### WORK ITEM
Exactly as given, write out the lines from the one containing "index tip: (131, 47)" through the end of the listing, with both ends included and nothing else.
[RECORDS PROVIDED — start]
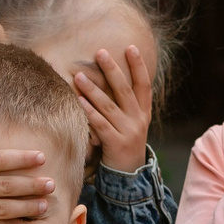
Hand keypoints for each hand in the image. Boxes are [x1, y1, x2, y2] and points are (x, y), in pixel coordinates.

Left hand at [74, 44, 153, 173]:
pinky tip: (79, 101)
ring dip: (93, 89)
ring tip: (79, 76)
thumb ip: (125, 104)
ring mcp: (128, 132)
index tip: (131, 47)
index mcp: (144, 112)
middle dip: (112, 70)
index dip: (139, 66)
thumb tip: (111, 78)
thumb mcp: (132, 123)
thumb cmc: (125, 143)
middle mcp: (139, 120)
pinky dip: (89, 112)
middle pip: (125, 90)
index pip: (144, 84)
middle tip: (100, 53)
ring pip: (109, 106)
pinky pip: (100, 124)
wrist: (130, 176)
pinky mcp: (116, 144)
[RECORDS PROVIDED — finish]
### YOUR SOLUTION
index tip: (131, 47)
index mcp: (144, 112)
middle dip: (112, 70)
index dip: (139, 66)
thumb tip: (111, 78)
thumb mcp: (132, 123)
thumb cmc: (125, 143)
middle mcp: (139, 120)
pinky dip: (89, 112)
middle pip: (125, 90)
index pip: (144, 84)
middle tip: (100, 53)
ring pip: (109, 106)
pinky pip: (100, 124)
wrist: (130, 176)
pinky mcp: (116, 144)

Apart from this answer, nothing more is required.